(Data items)
* * *
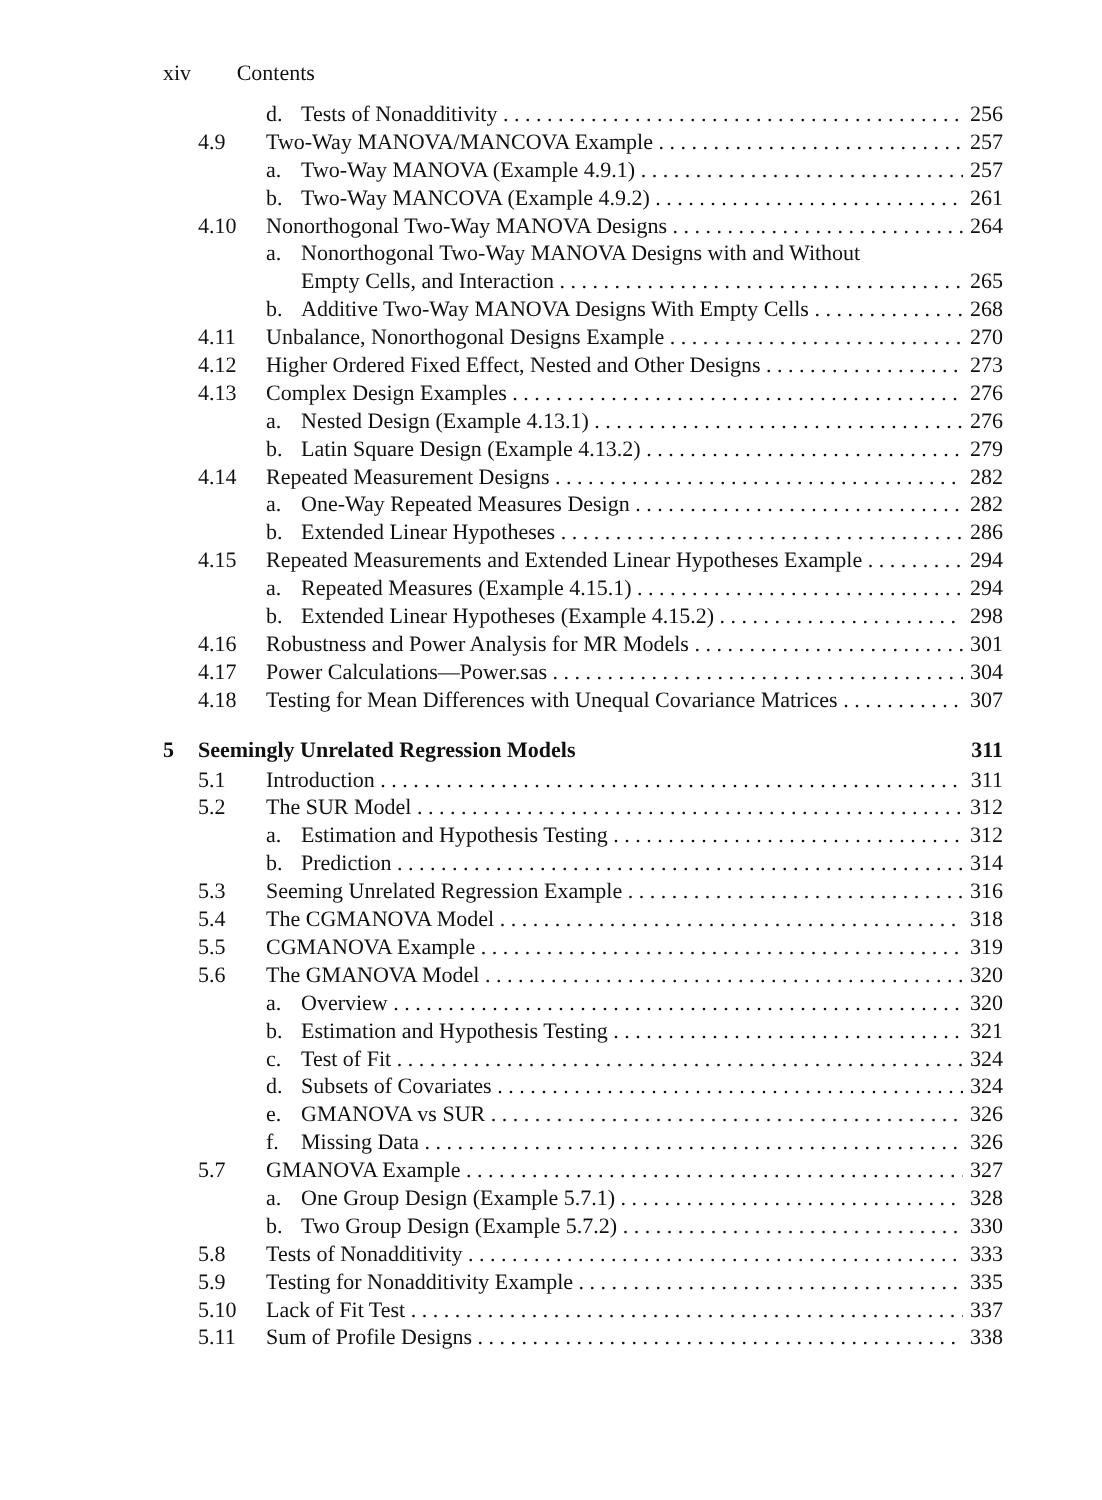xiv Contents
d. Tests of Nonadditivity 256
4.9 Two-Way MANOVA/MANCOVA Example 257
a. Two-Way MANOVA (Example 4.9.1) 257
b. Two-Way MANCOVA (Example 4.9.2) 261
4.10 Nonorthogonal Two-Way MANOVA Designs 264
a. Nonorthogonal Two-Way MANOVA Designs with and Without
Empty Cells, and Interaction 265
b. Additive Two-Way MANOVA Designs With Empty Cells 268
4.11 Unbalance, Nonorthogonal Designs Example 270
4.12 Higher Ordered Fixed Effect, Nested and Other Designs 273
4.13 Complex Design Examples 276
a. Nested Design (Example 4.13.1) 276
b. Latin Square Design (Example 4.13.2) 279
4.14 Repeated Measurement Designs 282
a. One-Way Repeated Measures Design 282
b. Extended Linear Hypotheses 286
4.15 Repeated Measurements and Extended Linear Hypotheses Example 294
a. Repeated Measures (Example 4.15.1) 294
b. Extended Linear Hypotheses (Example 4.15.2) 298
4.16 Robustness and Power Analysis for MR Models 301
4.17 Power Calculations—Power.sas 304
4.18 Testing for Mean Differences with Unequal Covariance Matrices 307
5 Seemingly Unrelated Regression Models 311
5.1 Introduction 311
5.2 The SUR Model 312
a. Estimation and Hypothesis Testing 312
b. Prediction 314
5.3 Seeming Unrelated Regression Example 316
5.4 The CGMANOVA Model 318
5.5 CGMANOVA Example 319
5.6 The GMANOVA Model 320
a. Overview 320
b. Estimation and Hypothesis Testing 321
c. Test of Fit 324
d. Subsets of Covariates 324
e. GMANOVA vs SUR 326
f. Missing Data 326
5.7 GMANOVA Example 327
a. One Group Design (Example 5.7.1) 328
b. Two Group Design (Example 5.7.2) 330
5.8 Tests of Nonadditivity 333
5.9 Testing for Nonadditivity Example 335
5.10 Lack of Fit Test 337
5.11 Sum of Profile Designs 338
* * *
### PROBLEM DESCRIPTION
The copy you produce must repeat all the entries exactly and contain no pictures.

### YOUR RESPONSE
xiv Contents
d. Tests of Nonadditivity 256
4.9 Two-Way MANOVA/MANCOVA Example 257
a. Two-Way MANOVA (Example 4.9.1) 257
b. Two-Way MANCOVA (Example 4.9.2) 261
4.10 Nonorthogonal Two-Way MANOVA Designs 264
a. Nonorthogonal Two-Way MANOVA Designs with and Without
Empty Cells, and Interaction 265
b. Additive Two-Way MANOVA Designs With Empty Cells 268
4.11 Unbalance, Nonorthogonal Designs Example 270
4.12 Higher Ordered Fixed Effect, Nested and Other Designs 273
4.13 Complex Design Examples 276
a. Nested Design (Example 4.13.1) 276
b. Latin Square Design (Example 4.13.2) 279
4.14 Repeated Measurement Designs 282
a. One-Way Repeated Measures Design 282
b. Extended Linear Hypotheses 286
4.15 Repeated Measurements and Extended Linear Hypotheses Example 294
a. Repeated Measures (Example 4.15.1) 294
b. Extended Linear Hypotheses (Example 4.15.2) 298
4.16 Robustness and Power Analysis for MR Models 301
4.17 Power Calculations—Power.sas 304
4.18 Testing for Mean Differences with Unequal Covariance Matrices 307
5 Seemingly Unrelated Regression Models 311
5.1 Introduction 311
5.2 The SUR Model 312
a. Estimation and Hypothesis Testing 312
b. Prediction 314
5.3 Seeming Unrelated Regression Example 316
5.4 The CGMANOVA Model 318
5.5 CGMANOVA Example 319
5.6 The GMANOVA Model 320
a. Overview 320
b. Estimation and Hypothesis Testing 321
c. Test of Fit 324
d. Subsets of Covariates 324
e. GMANOVA vs SUR 326
f. Missing Data 326
5.7 GMANOVA Example 327
a. One Group Design (Example 5.7.1) 328
b. Two Group Design (Example 5.7.2) 330
5.8 Tests of Nonadditivity 333
5.9 Testing for Nonadditivity Example 335
5.10 Lack of Fit Test 337
5.11 Sum of Profile Designs 338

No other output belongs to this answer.